Friday, July 13, 2007

Columbia's Smoke and Mirrors

Let's get one thing straight about Columbia and its expansion plan: the university has no desire to really negotiate an agreement with the community-no matter how it is configured. That was made clear by the unanimous vote that was given the other night to the CB's 197-a plan. If a developer with Columbia's resources put any effort into wooing a community board it would have been able to garner at least some support. To us, the unanimous vote against Columbia-and that's what support for the 197-a plan indicates, signifies the fact that the university isn't even bothering to generate local support.

Instead, it is relying on its institutional muscle-and public relations gimmicks. This was witnessed by the university's seeming about face with its announcement that it would refrain from using eminent domain to evict the tenants in the low income housing on the west side of Broadway. As we pointed out to the Observer, however, this is merely an example of divide and conquer tactics-ones that seeks to divide the opposition by race and class in refusing to consider, and be proactive with, the other property owners.

What is clear here is the fact that Columbia can easily modify its plan if the will is present to do so.

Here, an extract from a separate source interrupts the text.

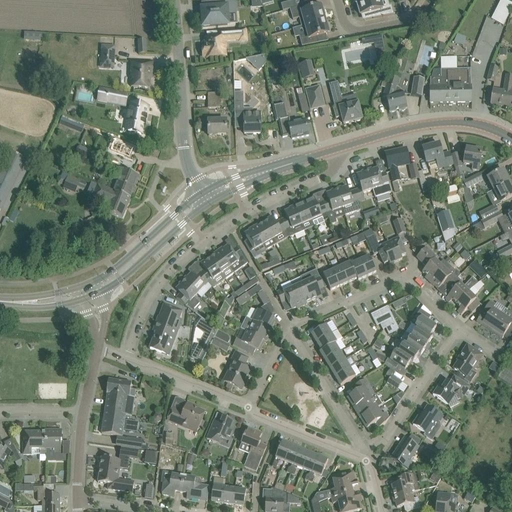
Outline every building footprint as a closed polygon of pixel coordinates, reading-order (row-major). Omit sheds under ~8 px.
[(251,0),(252,8),(263,8),(262,6),(260,0),(251,0)] [(394,15),(391,6),(383,9),(380,0),(371,0),(357,4),(357,5),(360,16),(371,13),(373,19),(394,15)] [(511,3),(504,0),(503,0),(493,19),(503,24),(511,7),(511,3)] [(295,8),(293,1),(281,5),(283,12),(290,10),(295,8)] [(226,14),(236,13),(235,3),(218,4),(218,9),(202,10),(204,27),(227,25),(226,14)] [(322,9),(321,7),(306,11),(304,5),(295,8),(290,10),(293,20),(299,18),(301,27),(325,20),(324,16),(326,15),(324,9),(322,9)] [(326,24),(325,20),(301,27),(304,36),(299,37),(302,47),(318,44),(317,37),(329,34),(328,32),(330,31),(328,25),(326,24)] [(245,30),(218,32),(218,39),(204,40),(205,46),(202,46),(203,58),(206,57),(206,58),(226,57),(226,56),(224,56),(223,48),(226,48),(225,41),(240,40),(240,42),(246,41),(246,31),(245,31),(245,30)] [(24,33),(24,41),(43,42),(43,34),(24,33)] [(446,54),(451,58),(461,43),(456,40),(446,54)] [(138,41),(139,55),(147,54),(146,41),(138,41)] [(102,56),(114,57),(115,45),(103,44),(102,56)] [(264,56),(246,59),(259,71),(266,64),(264,56)] [(396,69),(402,71),(407,61),(401,58),(396,69)] [(131,62),(131,77),(132,77),(131,88),(150,89),(150,75),(151,75),(152,63),(131,62)] [(494,82),(498,68),(491,66),(487,80),(494,82)] [(471,103),(471,77),(471,69),(441,70),(441,78),(430,78),(430,103),(471,103)] [(400,89),(399,88),(402,76),(391,73),(383,98),(386,98),(390,113),(407,109),(403,94),(403,93),(402,92),(401,90),(400,89)] [(276,84),(275,80),(278,80),(277,74),(268,75),(270,85),(276,84)] [(511,90),(511,89),(511,76),(506,75),(504,92),(493,90),(490,106),(508,108),(511,90)] [(422,97),(425,80),(414,78),(411,95),(422,97)] [(342,98),(338,84),(338,82),(330,84),(336,108),(333,109),(336,119),(342,117),(344,124),(362,120),(358,104),(356,95),(342,98)] [(319,86),(306,89),(311,109),(324,106),(319,86)] [(127,95),(109,91),(107,102),(125,106),(127,95)] [(243,107),(243,93),(235,93),(235,121),(243,121),(243,107)] [(208,109),(218,109),(221,109),(220,94),(208,94),(208,109)] [(289,125),(288,119),(285,103),(273,105),(276,122),(279,121),(283,138),(291,136),(292,140),(309,136),(306,122),(289,125)] [(131,104),(129,113),(128,113),(126,121),(128,122),(126,131),(128,131),(140,134),(141,134),(143,134),(148,107),(145,107),(134,104),(134,105),(131,104)] [(309,112),(307,105),(300,107),(302,114),(309,112)] [(252,107),(243,107),(243,121),(244,121),(244,135),(245,135),(246,136),(247,137),(249,137),(250,137),(252,137),(253,136),(253,134),(260,134),(260,120),(259,113),(252,113),(252,107)] [(226,135),(226,121),(208,121),(208,135),(226,135)] [(114,142),(111,151),(130,159),(134,150),(114,142)] [(453,165),(452,163),(449,153),(442,155),(439,145),(423,149),(425,159),(427,164),(436,161),(439,169),(453,165)] [(90,151),(81,147),(78,153),(88,156),(90,151)] [(410,165),(408,159),(406,149),(385,154),(389,170),(390,169),(393,183),(400,181),(397,168),(410,165)] [(479,172),(480,162),(482,152),(466,149),(464,165),(473,166),(472,171),(479,172)] [(0,210),(24,159),(9,152),(0,171),(0,210)] [(458,154),(451,156),(455,168),(462,166),(458,154)] [(411,182),(419,179),(416,165),(408,167),(411,182)] [(125,170),(116,167),(113,174),(119,176),(113,190),(113,191),(131,198),(139,176),(125,170)] [(392,193),(388,182),(385,172),(379,174),(377,169),(369,171),(369,170),(366,171),(373,190),(375,198),(392,193)] [(422,171),(428,189),(435,187),(429,169),(422,171)] [(81,179),(67,173),(62,171),(57,183),(64,186),(63,189),(75,193),(78,186),(84,189),(86,183),(80,180),(81,179)] [(362,193),(373,190),(366,171),(364,171),(364,173),(356,175),(361,189),(355,191),(359,202),(365,201),(362,193)] [(494,191),(510,183),(503,171),(488,179),(494,191)] [(479,174),(463,182),(467,189),(482,181),(479,174)] [(500,203),(507,200),(511,197),(511,187),(510,183),(494,191),(500,203)] [(113,191),(113,190),(97,184),(92,197),(107,203),(103,211),(122,219),(131,198),(113,191)] [(359,202),(355,191),(349,193),(347,187),(339,190),(339,188),(336,189),(343,208),(349,206),(352,213),(362,210),(359,202)] [(333,212),(343,208),(336,189),(334,190),(334,191),(326,194),(328,200),(322,202),(330,219),(329,219),(331,224),(332,224),(336,222),(333,212)] [(322,202),(317,204),(314,198),(311,199),(312,200),(304,203),(312,221),(315,227),(325,223),(324,221),(329,219),(330,219),(322,202)] [(302,225),(312,221),(304,203),(297,207),(296,205),(294,206),(302,225)] [(304,231),(302,225),(294,206),(291,207),(292,209),(284,212),(287,218),(281,220),(287,231),(290,237),(304,231)] [(483,221),(499,213),(495,206),(480,214),(483,221)] [(15,223),(20,213),(16,211),(11,221),(15,223)] [(485,228),(503,219),(500,213),(499,213),(483,221),(482,222),(485,228)] [(287,231),(281,220),(276,223),(272,217),(270,218),(270,219),(263,223),(273,240),(282,234),(287,231)] [(398,236),(406,233),(401,220),(393,222),(398,236)] [(276,245),(273,240),(263,223),(256,228),(255,226),(253,228),(263,245),(266,250),(276,245)] [(263,245),(253,228),(251,229),(252,230),(244,234),(248,240),(244,242),(249,250),(252,248),(254,251),(263,245)] [(379,247),(374,236),(371,230),(363,234),(366,240),(374,256),(379,254),(384,265),(389,263),(390,265),(396,262),(387,243),(379,247)] [(511,231),(502,236),(505,242),(511,238),(511,231)] [(359,243),(366,240),(363,234),(350,239),(352,244),(358,242),(359,243)] [(328,240),(327,241),(325,236),(320,239),(323,247),(330,244),(328,240)] [(406,255),(401,245),(398,238),(387,243),(396,262),(402,259),(401,257),(406,255)] [(354,248),(352,244),(350,239),(341,243),(343,248),(345,252),(354,248)] [(248,264),(243,258),(236,247),(231,251),(228,246),(221,251),(220,250),(218,251),(234,273),(248,264)] [(501,260),(511,254),(511,246),(498,253),(501,260)] [(225,280),(234,273),(218,251),(216,253),(217,254),(210,259),(225,280)] [(429,282),(446,264),(443,261),(439,264),(435,260),(436,258),(432,254),(429,256),(422,263),(427,268),(423,272),(427,276),(425,278),(429,282)] [(273,263),(275,267),(281,264),(277,255),(271,258),(273,263)] [(376,272),(372,263),(369,257),(360,261),(367,277),(376,272)] [(213,288),(225,280),(210,259),(203,263),(202,262),(200,264),(204,270),(200,274),(212,287),(213,288)] [(358,281),(367,277),(360,261),(351,265),(357,279),(358,281)] [(482,268),(477,264),(475,262),(473,264),(475,266),(474,267),(478,272),(482,268)] [(283,267),(285,271),(288,270),(292,272),(297,270),(294,263),(283,267)] [(351,265),(350,263),(341,267),(348,283),(357,279),(351,265)] [(267,264),(260,266),(262,272),(269,269),(267,265),(267,264)] [(455,272),(450,267),(446,264),(429,282),(433,286),(435,284),(439,288),(444,284),(447,288),(457,278),(457,279),(461,275),(457,270),(455,272)] [(340,287),(348,283),(341,267),(332,271),(340,287)] [(303,284),(311,301),(319,298),(319,299),(322,298),(319,291),(325,288),(320,279),(319,277),(316,270),(300,278),(303,284)] [(330,291),(340,287),(332,271),(323,275),(330,291)] [(201,298),(212,287),(200,274),(195,278),(191,274),(185,280),(184,279),(182,281),(197,295),(201,298)] [(246,291),(259,282),(256,278),(243,287),(246,291)] [(456,304),(477,282),(472,278),(463,288),(460,285),(462,283),(457,279),(457,278),(447,288),(452,293),(445,300),(449,304),(452,300),(456,304)] [(190,303),(197,295),(182,281),(181,283),(182,284),(176,290),(180,294),(176,298),(184,304),(186,306),(189,303),(190,303)] [(294,288),(293,289),(290,282),(281,286),(282,290),(276,293),(282,304),(287,302),(291,310),(299,307),(300,308),(302,307),(294,288)] [(476,300),(473,297),(478,291),(474,287),(478,283),(477,282),(456,304),(460,309),(457,312),(461,315),(467,309),(472,313),(479,306),(480,305),(475,301),(476,300)] [(304,305),(311,301),(303,284),(294,288),(302,307),(304,306),(304,305)] [(263,292),(257,295),(264,307),(269,303),(263,292)] [(240,307),(251,299),(247,294),(236,301),(240,307)] [(227,298),(224,301),(230,308),(234,300),(232,297),(228,301),(227,298)] [(490,302),(477,322),(492,332),(503,315),(494,308),(496,305),(490,302)] [(179,320),(182,312),(165,305),(160,318),(159,318),(154,331),(156,332),(150,349),(168,356),(181,321),(179,320)] [(374,321),(390,312),(388,307),(371,315),(374,321)] [(412,324),(432,338),(433,338),(431,336),(436,328),(428,322),(431,317),(421,310),(417,315),(416,314),(411,322),(411,324),(412,324)] [(253,321),(270,331),(275,322),(274,319),(258,311),(253,320),(253,321)] [(393,318),(392,316),(390,312),(374,321),(377,326),(380,325),(391,319),(393,318)] [(511,320),(503,315),(492,332),(502,339),(508,330),(511,332),(511,320)] [(270,331),(253,321),(246,318),(241,329),(265,342),(266,342),(270,335),(269,334),(270,331)] [(215,338),(219,332),(219,331),(202,319),(195,328),(204,334),(192,358),(202,363),(212,345),(215,338)] [(380,325),(383,330),(394,324),(391,319),(380,325)] [(427,347),(432,338),(412,324),(406,333),(427,347)] [(317,343),(331,334),(326,326),(311,335),(317,343)] [(259,352),(265,342),(241,329),(241,330),(236,340),(233,346),(245,351),(248,346),(259,352)] [(215,338),(228,345),(230,341),(228,337),(219,332),(215,338)] [(421,356),(427,347),(406,333),(400,342),(421,356)] [(320,353),(335,344),(336,343),(331,334),(317,343),(321,351),(320,353)] [(215,338),(212,345),(227,353),(230,346),(228,345),(215,338)] [(421,356),(400,342),(396,340),(390,348),(396,352),(413,363),(419,355),(421,356)] [(325,361),(340,352),(335,344),(320,353),(325,361)] [(483,356),(468,346),(467,345),(457,361),(458,362),(453,369),(466,378),(465,380),(470,383),(476,374),(472,372),(477,364),(483,356)] [(369,355),(373,352),(369,346),(365,348),(369,355)] [(227,374),(230,376),(226,383),(241,391),(246,382),(245,381),(250,370),(244,367),(248,358),(235,352),(230,363),(232,365),(227,374)] [(330,370),(345,360),(340,352),(325,361),(330,370)] [(378,359),(375,355),(373,352),(369,355),(374,362),(378,359)] [(413,363),(396,352),(390,361),(385,357),(386,356),(377,352),(375,355),(378,359),(386,363),(385,365),(395,371),(398,366),(405,371),(411,362),(413,363)] [(335,378),(350,369),(345,360),(330,370),(335,378)] [(498,378),(511,387),(511,371),(506,367),(498,378)] [(341,386),(349,381),(355,377),(350,369),(335,378),(341,386)] [(394,372),(390,369),(385,377),(389,380),(392,376),(394,372)] [(402,383),(394,378),(392,376),(389,380),(387,383),(397,390),(402,383)] [(467,386),(462,383),(454,377),(450,383),(447,381),(445,384),(442,381),(433,396),(448,406),(455,396),(462,401),(471,388),(467,386)] [(132,416),(134,400),(135,390),(131,390),(131,384),(108,380),(107,394),(108,394),(102,434),(122,437),(123,431),(137,433),(138,423),(125,421),(126,415),(132,416)] [(354,408),(371,397),(365,388),(369,385),(365,380),(362,382),(354,387),(357,392),(348,398),(354,408)] [(360,418),(377,408),(382,405),(376,395),(371,397),(354,408),(360,418)] [(197,433),(201,422),(205,413),(194,409),(195,407),(187,404),(183,413),(172,409),(167,421),(197,433)] [(443,416),(428,407),(423,413),(424,413),(420,418),(419,417),(413,426),(421,431),(425,434),(423,436),(432,442),(441,428),(440,423),(439,422),(443,416)] [(389,418),(386,413),(382,415),(377,408),(360,418),(367,429),(376,423),(379,428),(385,424),(389,418)] [(230,443),(232,437),(235,428),(233,427),(235,423),(223,418),(219,427),(213,425),(209,434),(206,440),(219,445),(227,448),(230,443)] [(262,434),(248,428),(241,444),(252,448),(244,468),(256,473),(261,460),(263,456),(267,447),(260,444),(260,442),(259,441),(262,434)] [(46,450),(46,431),(45,431),(45,433),(30,433),(30,442),(23,442),(23,452),(23,455),(46,455),(46,450)] [(61,442),(62,442),(62,431),(46,431),(46,450),(54,450),(54,455),(61,455),(61,442)] [(166,433),(165,445),(173,446),(174,434),(166,433)] [(127,439),(125,448),(147,451),(148,445),(142,444),(143,441),(127,439)] [(419,448),(413,444),(405,439),(391,459),(408,470),(412,463),(410,462),(419,448)] [(285,462),(291,446),(282,442),(278,451),(275,459),(272,467),(276,469),(278,464),(277,462),(278,460),(285,462)] [(439,443),(434,450),(442,455),(446,448),(439,443)] [(439,453),(425,444),(421,451),(435,460),(439,453)] [(0,462),(5,465),(12,452),(0,446),(0,462)] [(290,475),(300,450),(291,446),(285,462),(291,465),(291,467),(288,468),(286,473),(290,475)] [(121,448),(120,457),(121,457),(129,459),(137,460),(139,451),(121,448)] [(303,470),(309,453),(300,450),(290,475),(294,476),(296,471),(295,469),(296,467),(303,470)] [(17,451),(13,453),(14,455),(13,458),(18,468),(22,465),(20,461),(21,460),(17,451)] [(146,452),(144,464),(156,466),(158,454),(146,452)] [(308,482),(319,457),(309,453),(303,470),(310,473),(309,475),(306,476),(305,480),(308,482)] [(193,466),(195,457),(188,455),(186,464),(193,466)] [(101,458),(98,483),(109,485),(108,490),(133,494),(134,483),(118,480),(120,469),(128,470),(129,459),(121,457),(120,461),(101,458)] [(321,477),(324,470),(328,461),(319,457),(308,482),(312,484),(314,479),(313,477),(314,474),(321,477)] [(181,493),(184,477),(172,475),(172,474),(163,472),(162,481),(164,482),(162,495),(171,497),(171,495),(174,496),(175,492),(181,493)] [(331,498),(353,493),(351,487),(355,486),(354,483),(355,482),(353,473),(337,476),(333,483),(335,490),(330,491),(331,498)] [(393,497),(412,493),(419,491),(415,474),(412,475),(397,478),(398,484),(391,486),(393,491),(391,492),(393,497)] [(197,479),(195,478),(184,477),(181,493),(187,494),(187,498),(190,498),(190,499),(199,501),(199,499),(207,500),(206,502),(207,502),(209,488),(201,486),(201,484),(201,483),(200,481),(200,480),(199,479),(197,479)] [(285,487),(276,483),(274,488),(283,492),(285,487)] [(34,487),(33,487),(33,485),(30,485),(23,485),(15,485),(15,492),(37,492),(37,502),(42,502),(42,507),(59,507),(59,496),(54,496),(54,491),(44,491),(44,487),(34,487)] [(147,486),(145,499),(151,500),(153,487),(147,486)] [(222,504),(224,488),(213,486),(211,502),(222,504)] [(233,505),(235,489),(224,488),(222,504),(233,505)] [(235,489),(233,505),(244,507),(246,491),(235,489)] [(300,500),(282,493),(273,489),(272,500),(266,499),(265,511),(282,511),(283,505),(300,506),(300,500)] [(340,511),(353,511),(362,510),(360,501),(358,501),(358,498),(354,498),(353,493),(331,498),(333,504),(338,503),(340,511)] [(406,511),(420,509),(418,498),(413,499),(412,493),(393,497),(394,503),(395,503),(397,508),(404,507),(405,511),(406,511)] [(467,494),(464,500),(472,504),(475,499),(467,494)] [(0,496),(0,505),(6,509),(10,502),(0,496)] [(450,499),(437,497),(435,511),(454,511),(455,506),(450,505),(450,499)]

There is nothing written in stone and as we pointed out, "It demonstrates what we have said all along...and that is Columbia's plan can be modified and there is room for compromise." That does depend to some extent on the willingness of the elected officials to act as honest brokers.

In the body of the Columbia press release there is a quote from Councilman Jackson praising the university for its magnanimity. He goes on to say that he looks "forward to continuing to work with the University and the community to address the myriad other challenges associated with Columbia's proposed expansion." This is a good statement but it means that Jackson must start to exhibit leadership-and initiative-to insure that these "myriad" issues are properly addressed and resolved.

There is no reason why Jackson can't insist that Columbia hold face-to-face meetings with the property owners to determine whether there are ways to allow the university to expand, while simultaneously preserving property rights. Efforts in this area would mean that his office would take the lead- and not allow the WHLDC to meander along while precious time is being lost.